• **WHAT TO PRODUCE**: Pull out every line in the rows below that contains the word "reading", and copy each of those lines in full.

• **WORKING DATA**:
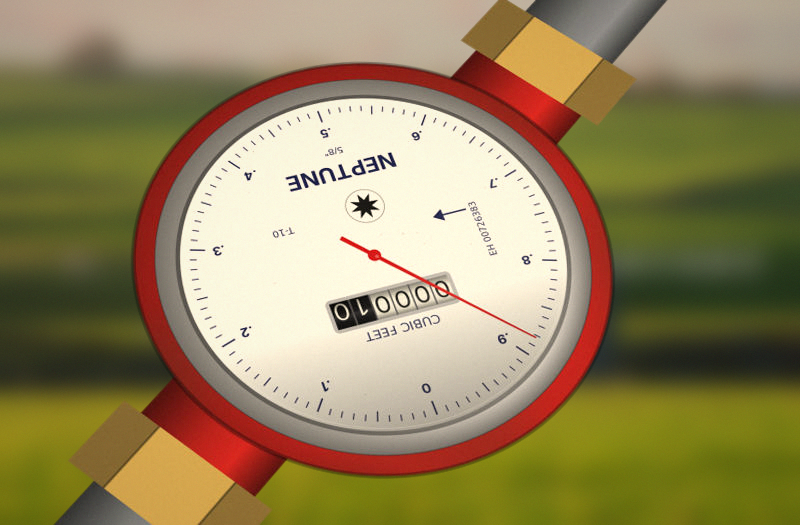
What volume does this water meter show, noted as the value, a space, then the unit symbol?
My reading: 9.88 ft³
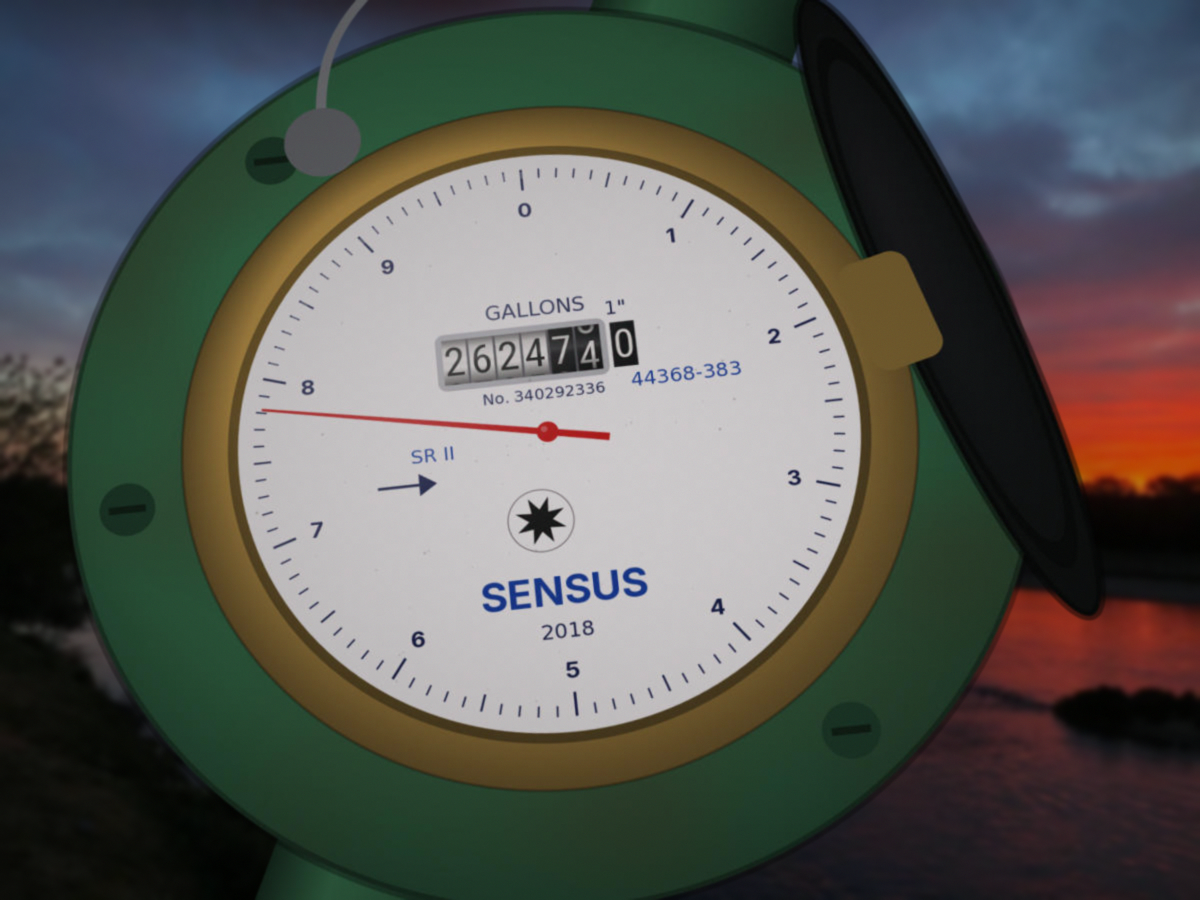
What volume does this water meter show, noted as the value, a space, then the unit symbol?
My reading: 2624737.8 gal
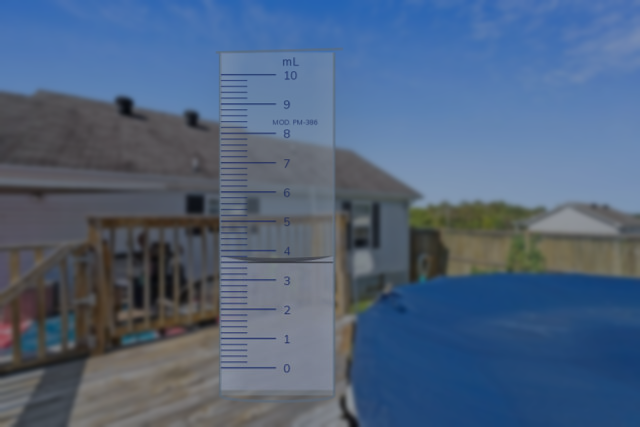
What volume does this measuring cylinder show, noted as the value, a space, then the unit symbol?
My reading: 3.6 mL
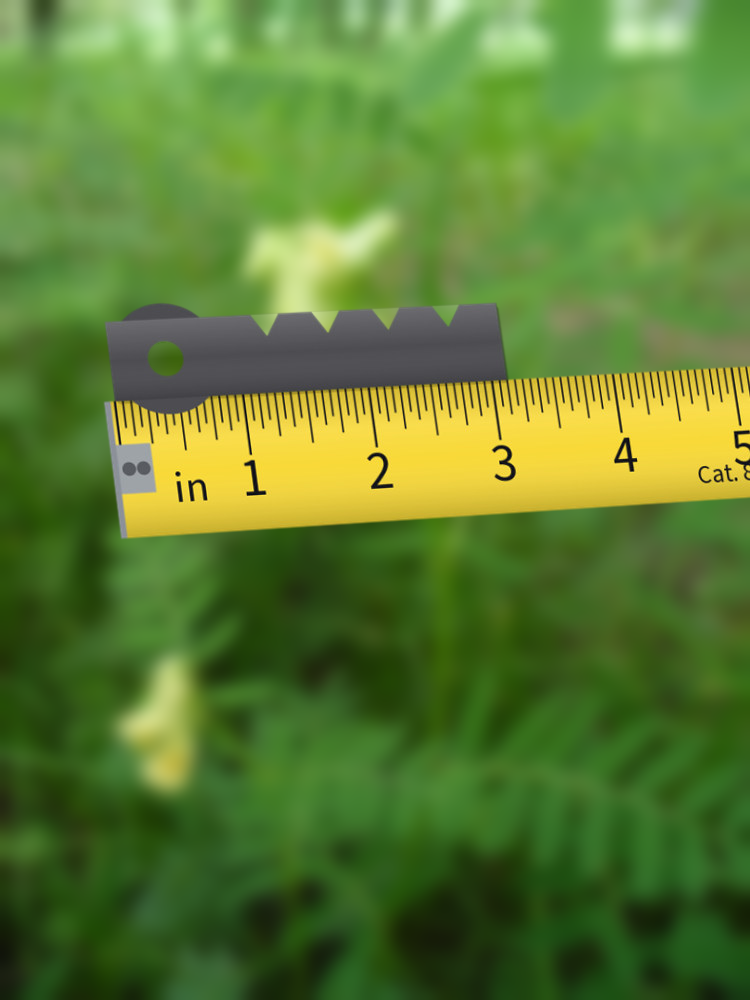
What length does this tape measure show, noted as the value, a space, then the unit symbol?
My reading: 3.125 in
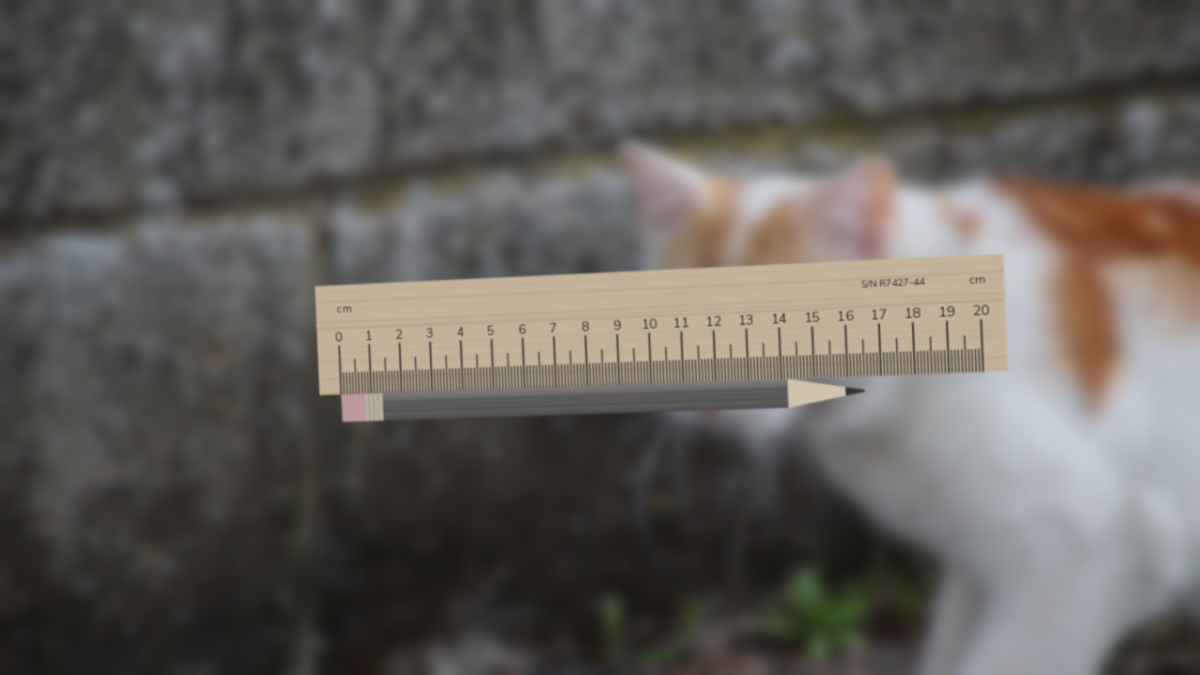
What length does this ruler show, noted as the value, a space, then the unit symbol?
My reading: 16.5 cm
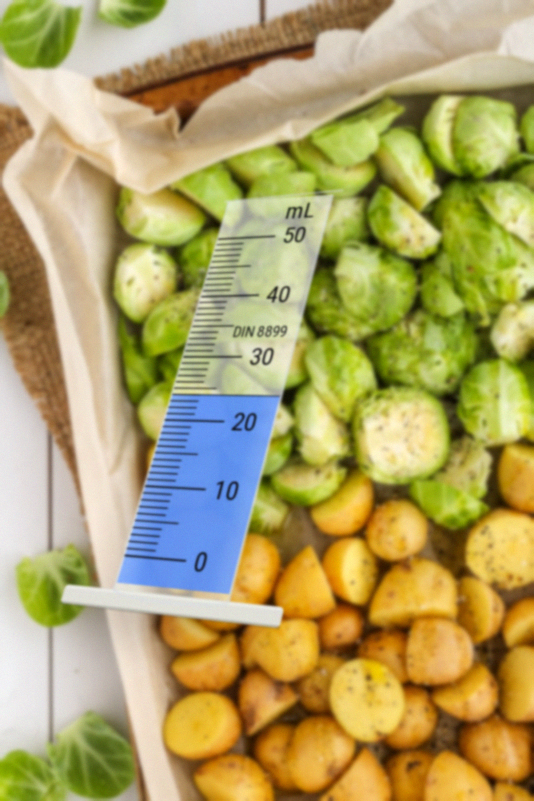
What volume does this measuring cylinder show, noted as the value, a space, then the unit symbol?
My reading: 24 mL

• **WRITTEN SOLUTION**:
My reading: 9.88 ft³
My reading: 2624737.8 gal
My reading: 3.6 mL
My reading: 3.125 in
My reading: 16.5 cm
My reading: 24 mL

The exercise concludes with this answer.